> _Exercise description_:
The output is the lines below from the one with "X157360000Y-47800000D03*" through the one with "X168990000Y-72390000D03*", both included, printed exactly and with no other line.

> _The input_:
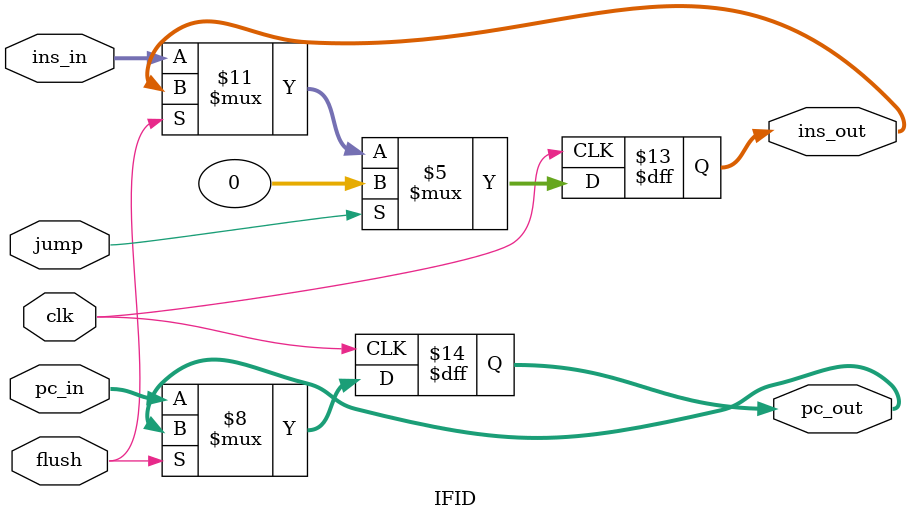
<source format=v>
module IFID(input clk, input [31:0] ins_in, input[31:0] pc_in,
			output reg [31:0] ins_out, output reg [31:0] pc_out, input flush, jump);
	initial {ins_out, pc_out} = 33'b 0;
	always @(posedge clk) begin
		if(!flush) begin
			ins_out = ins_in;
			pc_out = pc_in;
		end
		if(jump) ins_out = 0;
	end
endmodule
</source>
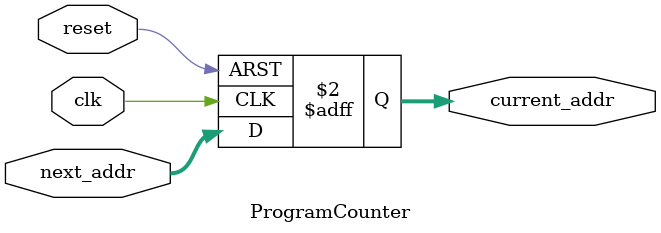
<source format=v>
`timescale 1ns/1ns
module ProgramCounter(
    input clk,
    input reset,
    input [7:0] next_addr,
    output reg [7:0] current_addr
);

always @(posedge clk or posedge reset) begin
    if (reset)
        current_addr <= 8'b0;
    else
        current_addr <= next_addr;
end

endmodule
</source>
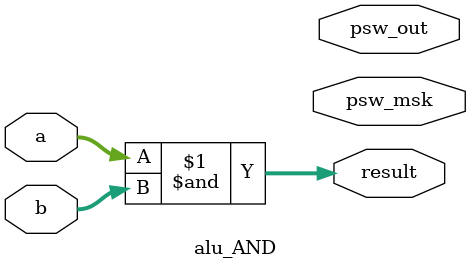
<source format=sv>
module alu_AND (
    input logic [15:0] a,    // Operand A
    input logic [15:0] b,    // Operand B
	 output logic [15:0] psw_out,
	 output logic [15:0] psw_msk,
    output logic [15:0] result // Result
);
    assign result = a & b; // Bitwise AND operation
endmodule
</source>
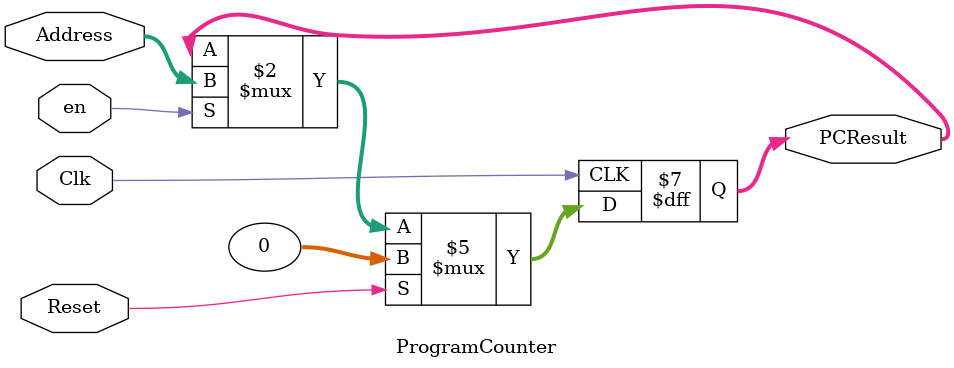
<source format=v>
`timescale 1ns / 1ps

module ProgramCounter(Address, PCResult, en, Reset, Clk);

	input [31:0] Address;
	input Reset, Clk;
	input en;
	(* mark_debug = "true" *) output reg [31:0] PCResult;

	always @(posedge Clk) begin
	   if(Reset) begin
	       PCResult <= 32'h00000000;
	   end
	   else begin
	       if(en) begin
	           PCResult <= Address;
	       end
	   end
	end

endmodule
</source>
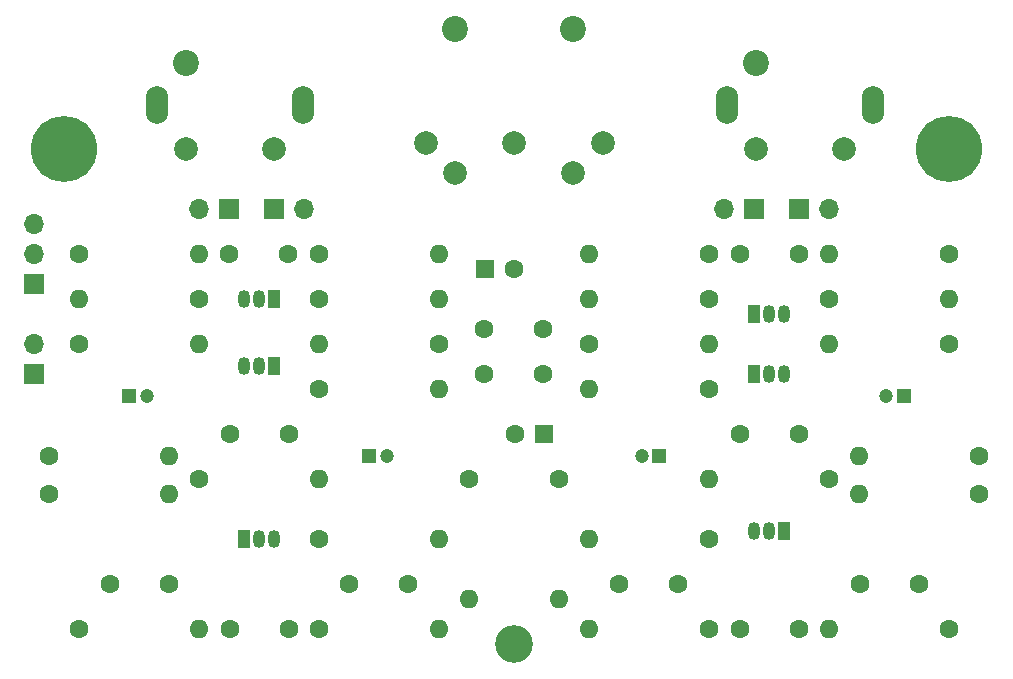
<source format=gbs>
G04 #@! TF.GenerationSoftware,KiCad,Pcbnew,8.0.9*
G04 #@! TF.CreationDate,2025-03-02T14:12:51+01:00*
G04 #@! TF.ProjectId,cjss102,636a7373-3130-4322-9e6b-696361645f70,rev?*
G04 #@! TF.SameCoordinates,Original*
G04 #@! TF.FileFunction,Soldermask,Bot*
G04 #@! TF.FilePolarity,Negative*
%FSLAX46Y46*%
G04 Gerber Fmt 4.6, Leading zero omitted, Abs format (unit mm)*
G04 Created by KiCad (PCBNEW 8.0.9) date 2025-03-02 14:12:51*
%MOMM*%
%LPD*%
G01*
G04 APERTURE LIST*
%ADD10C,1.600000*%
%ADD11O,1.600000X1.600000*%
%ADD12C,5.600000*%
%ADD13R,1.700000X1.700000*%
%ADD14O,1.700000X1.700000*%
%ADD15R,1.200000X1.200000*%
%ADD16C,1.200000*%
%ADD17O,1.900000X3.200000*%
%ADD18C,2.000000*%
%ADD19C,2.200000*%
%ADD20R,1.600000X1.600000*%
%ADD21R,1.050000X1.500000*%
%ADD22O,1.050000X1.500000*%
%ADD23C,3.200000*%
G04 APERTURE END LIST*
D10*
X166370000Y-60960000D03*
D11*
X156210000Y-60960000D03*
D10*
X125730000Y-57150000D03*
X130730000Y-57150000D03*
X176530000Y-60960000D03*
D11*
X186690000Y-60960000D03*
D12*
X186690000Y-48260000D03*
D10*
X163750000Y-85090000D03*
X158750000Y-85090000D03*
X189230000Y-77470000D03*
D11*
X179070000Y-77470000D03*
D13*
X125730000Y-53340000D03*
D14*
X123190000Y-53340000D03*
D15*
X182880000Y-69215000D03*
D16*
X181380000Y-69215000D03*
D10*
X113030000Y-88900000D03*
D11*
X123190000Y-88900000D03*
D15*
X137565000Y-74295000D03*
D16*
X139065000Y-74295000D03*
D17*
X180200000Y-44510000D03*
X167900000Y-44510000D03*
D18*
X170300000Y-48260000D03*
X177800000Y-48260000D03*
D19*
X170300000Y-41010000D03*
D17*
X131940000Y-44510000D03*
X119640000Y-44510000D03*
D18*
X122040000Y-48260000D03*
X129540000Y-48260000D03*
D19*
X122040000Y-41010000D03*
D10*
X152320000Y-63500000D03*
X147320000Y-63500000D03*
X146050000Y-76200000D03*
D11*
X146050000Y-86360000D03*
D10*
X113030000Y-57150000D03*
D11*
X123190000Y-57150000D03*
D10*
X133350000Y-57150000D03*
D11*
X143510000Y-57150000D03*
D13*
X170180000Y-53340000D03*
D14*
X167640000Y-53340000D03*
D10*
X186690000Y-57150000D03*
D11*
X176530000Y-57150000D03*
D10*
X166370000Y-57150000D03*
D11*
X156210000Y-57150000D03*
D10*
X125810000Y-72390000D03*
X130810000Y-72390000D03*
D19*
X144860000Y-38100000D03*
X154860000Y-38100000D03*
D18*
X142360000Y-47800000D03*
X149860000Y-47800000D03*
X157360000Y-47800000D03*
X144860000Y-50300000D03*
X154860000Y-50300000D03*
D10*
X147320000Y-67310000D03*
X152320000Y-67310000D03*
X113030000Y-64770000D03*
D11*
X123190000Y-64770000D03*
D15*
X117245000Y-69215000D03*
D16*
X118745000Y-69215000D03*
D20*
X152400000Y-72390000D03*
D10*
X149900000Y-72390000D03*
D12*
X111760000Y-48260000D03*
D10*
X186690000Y-88900000D03*
D11*
X176530000Y-88900000D03*
D10*
X176530000Y-76200000D03*
D11*
X166370000Y-76200000D03*
D10*
X133350000Y-60960000D03*
D11*
X143510000Y-60960000D03*
D21*
X127000000Y-81280000D03*
D22*
X128270000Y-81280000D03*
X129540000Y-81280000D03*
D13*
X109220000Y-59690000D03*
D14*
X109220000Y-57150000D03*
X109220000Y-54610000D03*
D10*
X173990000Y-72390000D03*
X168990000Y-72390000D03*
X186690000Y-64770000D03*
D11*
X176530000Y-64770000D03*
D10*
X115610000Y-85090000D03*
X120610000Y-85090000D03*
X184110000Y-85090000D03*
X179110000Y-85090000D03*
X123190000Y-60960000D03*
D11*
X113030000Y-60960000D03*
D21*
X170180000Y-62230000D03*
D22*
X171450000Y-62230000D03*
X172720000Y-62230000D03*
D10*
X133350000Y-81280000D03*
D11*
X143510000Y-81280000D03*
D10*
X135890000Y-85090000D03*
X140890000Y-85090000D03*
D21*
X129540000Y-60960000D03*
D22*
X128270000Y-60960000D03*
X127000000Y-60960000D03*
D10*
X156210000Y-64770000D03*
D11*
X166370000Y-64770000D03*
D23*
X149860000Y-90170000D03*
D10*
X166370000Y-81280000D03*
D11*
X156210000Y-81280000D03*
D10*
X110490000Y-74295000D03*
D11*
X120650000Y-74295000D03*
D10*
X133350000Y-88900000D03*
D11*
X143510000Y-88900000D03*
D13*
X129540000Y-53340000D03*
D14*
X132080000Y-53340000D03*
D20*
X147360000Y-58420000D03*
D10*
X149860000Y-58420000D03*
X143510000Y-64770000D03*
D11*
X133350000Y-64770000D03*
D10*
X153670000Y-76200000D03*
D11*
X153670000Y-86360000D03*
D13*
X109220000Y-67310000D03*
D14*
X109220000Y-64770000D03*
D10*
X110490000Y-77470000D03*
D11*
X120650000Y-77470000D03*
D10*
X168990000Y-88900000D03*
X173990000Y-88900000D03*
X166370000Y-88900000D03*
D11*
X156210000Y-88900000D03*
D10*
X133350000Y-68580000D03*
D11*
X143510000Y-68580000D03*
D21*
X172720000Y-80645000D03*
D22*
X171450000Y-80645000D03*
X170180000Y-80645000D03*
D10*
X166370000Y-68580000D03*
D11*
X156210000Y-68580000D03*
D10*
X189230000Y-74295000D03*
D11*
X179070000Y-74295000D03*
D21*
X129540000Y-66675000D03*
D22*
X128270000Y-66675000D03*
X127000000Y-66675000D03*
D15*
X162155000Y-74295000D03*
D16*
X160655000Y-74295000D03*
D21*
X170180000Y-67310000D03*
D22*
X171450000Y-67310000D03*
X172720000Y-67310000D03*
D10*
X130810000Y-88900000D03*
X125810000Y-88900000D03*
X123190000Y-76200000D03*
D11*
X133350000Y-76200000D03*
D10*
X173950000Y-57150000D03*
X168950000Y-57150000D03*
D13*
X173990000Y-53315000D03*
D14*
X176530000Y-53315000D03*
M02*

</source>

> _Response below_:
X157360000Y-47800000D03*
X144860000Y-50300000D03*
X154860000Y-50300000D03*
D10*
X147320000Y-67310000D03*
X152320000Y-67310000D03*
X113030000Y-64770000D03*
D11*
X123190000Y-64770000D03*
D15*
X117245000Y-69215000D03*
D16*
X118745000Y-69215000D03*
D20*
X152400000Y-72390000D03*
D10*
X149900000Y-72390000D03*
D12*
X111760000Y-48260000D03*
D10*
X186690000Y-88900000D03*
D11*
X176530000Y-88900000D03*
D10*
X176530000Y-76200000D03*
D11*
X166370000Y-76200000D03*
D10*
X133350000Y-60960000D03*
D11*
X143510000Y-60960000D03*
D21*
X127000000Y-81280000D03*
D22*
X128270000Y-81280000D03*
X129540000Y-81280000D03*
D13*
X109220000Y-59690000D03*
D14*
X109220000Y-57150000D03*
X109220000Y-54610000D03*
D10*
X173990000Y-72390000D03*
X168990000Y-72390000D03*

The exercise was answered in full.